* What is being asked *
Take every record and write it out again exactly, with no images included.

* Dataset records *

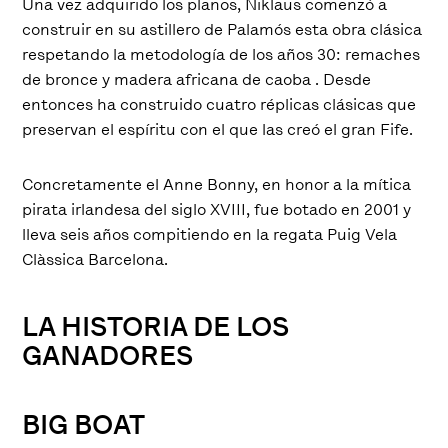
Una vez adquirido los planos, Niklaus comenzó a
construir en su astillero de Palamós esta obra clásica
respetando la metodología de los años 30: remaches
de bronce y madera africana de caoba . Desde
entonces ha construido cuatro réplicas clásicas que
preservan el espíritu con el que las creó el gran Fife.
Concretamente el Anne Bonny, en honor a la mítica
pirata irlandesa del siglo XVIII, fue botado en 2001 y
lleva seis años compitiendo en la regata Puig Vela
Clàssica Barcelona.
LA HISTORIA DE LOS
GANADORES
BIG BOAT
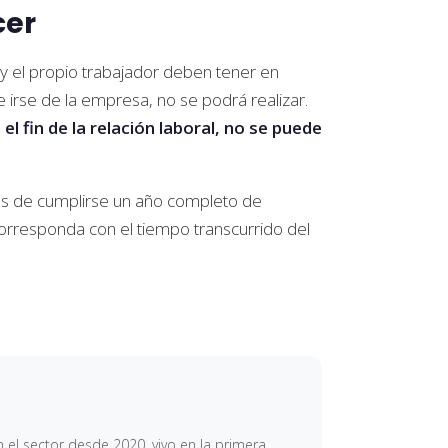
cer
y el propio trabajador deben tener en
e irse de la empresa, no se podrá realizar.
el fin de la relación laboral, no se puede
tes de cumplirse un año completo de
corresponda con el tiempo transcurrido del
 el sector desde 2020, vivo en la primera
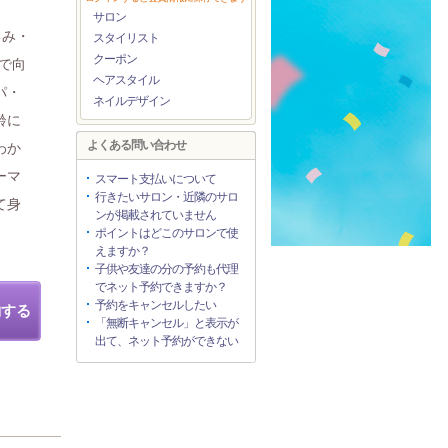
サロン
るみ・
スタイリスト
クーポン
で向
ヘアスタイル
パ・
ネイルデザイン
齢に
よくある問い合わせ
わか
ーマ
スマート支払いについて
行きたいサロン・近隣のサロ
て身
ンが掲載されていません
ポイントはどこのサロンで使
えますか？
子供や友達の分の予約も代理
でネット予約できますか？
予約をキャンセルしたい
約する
「無断キャンセル」と表示が
出て、ネット予約ができない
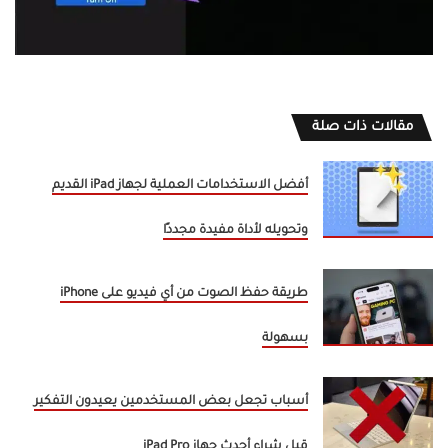
مقالات ذات صلة
أفضل الاستخدامات العملية لجهاز iPad القديم
وتحويله لأداة مفيدة مجددًا
طريقة حفظ الصوت من أي فيديو على iPhone
بسهولة
أسباب تجعل بعض المستخدمين يعيدون التفكير
قبل شراء أحدث جهاز iPad Pro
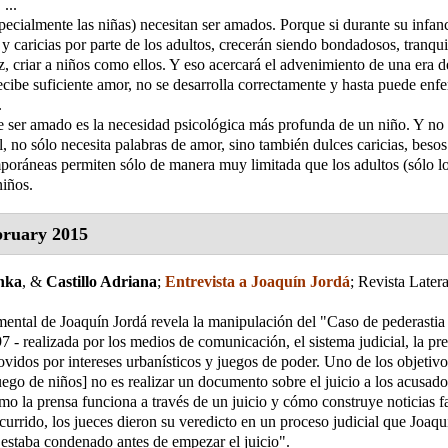
...
pecialmente las niñas) necesitan ser amados. Porque si durante su infan
 y caricias por parte de los adultos, crecerán siendo bondadosos, tranqui
z, criar a niños como ellos. Y eso acercará el advenimiento de una era de
ecibe suficiente amor, no se desarrolla correctamente y hasta puede enfe
.
 ser amado es la necesidad psicológica más profunda de un niño. Y no 
 no sólo necesita palabras de amor, sino también dulces caricias, besos
oráneas permiten sólo de manera muy limitada que los adultos (sólo lo
niños.
ruary 2015
chka
, &
Castillo Adriana
;
Entrevista a Joaquín Jordá
;
Revista Later
ental de Joaquín Jordá revela la manipulación del "Caso de pederastia 
7 - realizada por los medios de comunicación, el sistema judicial, la pren
movidos por intereses urbanísticos y juegos de poder. Uno de los objetivo
Juego de niños] no es realizar un documento sobre el juicio a los acusado
mo la prensa funciona a través de un juicio y cómo construye noticias fa
currido, los jueces dieron su veredicto en un proceso judicial que Joaqu
estaba condenado antes de empezar el juicio".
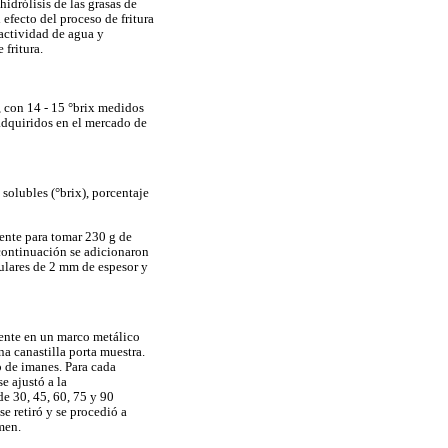
hidrólisis de las grasas de
l efecto del proceso de fritura
actividad de agua y
 fritura.
, con 14 - 15 °brix medidos
dquiridos en el mercado de
solubles (°brix), porcentaje
ente para tomar 230 g de
 continuación se adicionaron
ulares de 2 mm de espesor y
stente en un marco metálico
a canastilla porta muestra.
o de imanes. Para cada
e ajustó a la
de 30, 45, 60, 75 y 90
e retiró y se procedió a
men.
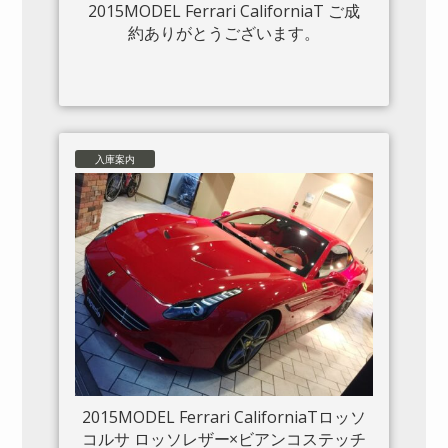
2015MODEL Ferrari CaliforniaT ご成
約ありがとうございます。
入庫案内
2015MODEL Ferrari CaliforniaTロッソ
コルサ ロッソレザー×ビアンコステッチ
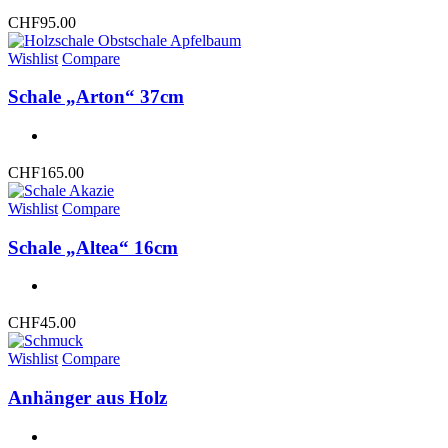
CHF
95.00
Wishlist
Compare
Schale „Arton“ 37cm
CHF
165.00
Wishlist
Compare
Schale „Altea“ 16cm
CHF
45.00
Wishlist
Compare
Anhänger aus Holz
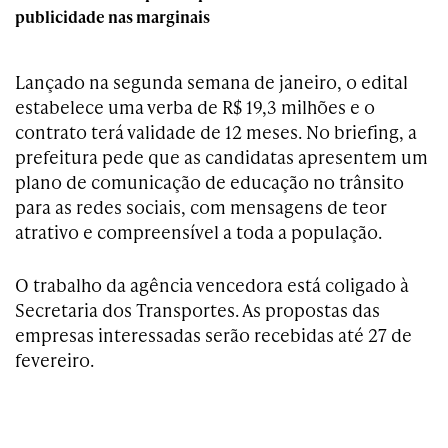
publicidade nas marginais
Lançado na segunda semana de janeiro, o edital
estabelece uma verba de R$ 19,3 milhões e o
contrato terá validade de 12 meses. No briefing, a
prefeitura pede que as candidatas apresentem um
plano de comunicação de educação no trânsito
para as redes sociais, com mensagens de teor
atrativo e compreensível a toda a população.
O trabalho da agência vencedora está coligado à
Secretaria dos Transportes. As propostas das
empresas interessadas serão recebidas até 27 de
fevereiro.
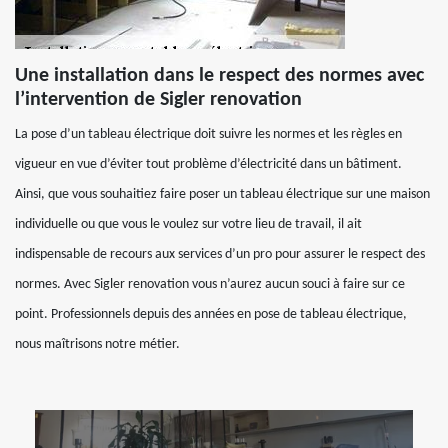
Une installation dans le respect des normes avec
l’intervention de Sigler renovation
La pose d’un tableau électrique doit suivre les normes et les règles en
vigueur en vue d’éviter tout problème d’électricité dans un bâtiment.
Ainsi, que vous souhaitiez faire poser un tableau électrique sur une maison
individuelle ou que vous le voulez sur votre lieu de travail, il ait
indispensable de recours aux services d’un pro pour assurer le respect des
normes. Avec Sigler renovation vous n’aurez aucun souci à faire sur ce
point. Professionnels depuis des années en pose de tableau électrique,
nous maîtrisons notre métier.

* Exercise solution *
Una vez adquirido los planos, Niklaus comenzó a
construir en su astillero de Palamós esta obra clásica
respetando la metodología de los años 30: remaches
de bronce y madera africana de caoba . Desde
entonces ha construido cuatro réplicas clásicas que
preservan el espíritu con el que las creó el gran Fife.
Concretamente el Anne Bonny, en honor a la mítica
pirata irlandesa del siglo XVIII, fue botado en 2001 y
lleva seis años compitiendo en la regata Puig Vela
Clàssica Barcelona.
LA HISTORIA DE LOS
GANADORES
BIG BOAT
cer
y el propio trabajador deben tener en
e irse de la empresa, no se podrá realizar.
el fin de la relación laboral, no se puede
tes de cumplirse un año completo de
corresponda con el tiempo transcurrido del
 el sector desde 2020, vivo en la primera
サロン
るみ・
スタイリスト
クーポン
で向
ヘアスタイル
パ・
ネイルデザイン
齢に
よくある問い合わせ
わか
ーマ
スマート支払いについて
行きたいサロン・近隣のサロ
て身
ンが掲載されていません
ポイントはどこのサロンで使
えますか？
子供や友達の分の予約も代理
でネット予約できますか？
予約をキャンセルしたい
約する
「無断キャンセル」と表示が
出て、ネット予約ができない
مقالات ذات صلة
أفضل الاستخدامات العملية لجهاز iPad القديم
وتحويله لأداة مفيدة مجددًا
طريقة حفظ الصوت من أي فيديو على iPhone
بسهولة
أسباب تجعل بعض المستخدمين يعيدون التفكير
قبل شراء أحدث جهاز iPad Pro
...
pecialmente las niñas) necesitan ser amados. Porque si durante su infan
 y caricias por parte de los adultos, crecerán siendo bondadosos, tranqui
z, criar a niños como ellos. Y eso acercará el advenimiento de una era de
ecibe suficiente amor, no se desarrolla correctamente y hasta puede enfe
.
 ser amado es la necesidad psicológica más profunda de un niño. Y no 
 no sólo necesita palabras de amor, sino también dulces caricias, besos
oráneas permiten sólo de manera muy limitada que los adultos (sólo lo
niños.
ruary 2015
chka
, &
Castillo Adriana
;
Entrevista a Joaquín Jordá
;
Revista Later
ental de Joaquín Jordá revela la manipulación del "Caso de pederastia 
7 - realizada por los medios de comunicación, el sistema judicial, la pren
movidos por intereses urbanísticos y juegos de poder. Uno de los objetivo
Juego de niños] no es realizar un documento sobre el juicio a los acusado
mo la prensa funciona a través de un juicio y cómo construye noticias fa
currido, los jueces dieron su veredicto en un proceso judicial que Joaqu
estaba condenado antes de empezar el juicio".
hidrólisis de las grasas de
l efecto del proceso de fritura
actividad de agua y
 fritura.
, con 14 - 15 °brix medidos
dquiridos en el mercado de
solubles (°brix), porcentaje
ente para tomar 230 g de
 continuación se adicionaron
ulares de 2 mm de espesor y
stente en un marco metálico
a canastilla porta muestra.
o de imanes. Para cada
e ajustó a la
de 30, 45, 60, 75 y 90
e retiró y se procedió a
men.
2015MODEL Ferrari CaliforniaT ご成
約ありがとうございます。
入庫案内
2015MODEL Ferrari CaliforniaTロッソ
コルサ ロッソレザー×ビアンコステッチ
CHF
95.00
Wishlist
Compare
Schale „Arton“ 37cm
CHF
165.00
Wishlist
Compare
Schale „Altea“ 16cm
CHF
45.00
Wishlist
Compare
Anhänger aus Holz
publicidade nas marginais
Lançado na segunda semana de janeiro, o edital
estabelece uma verba de R$ 19,3 milhões e o
contrato terá validade de 12 meses. No briefing, a
prefeitura pede que as candidatas apresentem um
plano de comunicação de educação no trânsito
para as redes sociais, com mensagens de teor
atrativo e compreensível a toda a população.
O trabalho da agência vencedora está coligado à
Secretaria dos Transportes. As propostas das
empresas interessadas serão recebidas até 27 de
fevereiro.
Une installation dans le respect des normes avec
l’intervention de Sigler renovation
La pose d’un tableau électrique doit suivre les normes et les règles en
vigueur en vue d’éviter tout problème d’électricité dans un bâtiment.
Ainsi, que vous souhaitiez faire poser un tableau électrique sur une maison
individuelle ou que vous le voulez sur votre lieu de travail, il ait
indispensable de recours aux services d’un pro pour assurer le respect des
normes. Avec Sigler renovation vous n’aurez aucun souci à faire sur ce
point. Professionnels depuis des années en pose de tableau électrique,
nous maîtrisons notre métier.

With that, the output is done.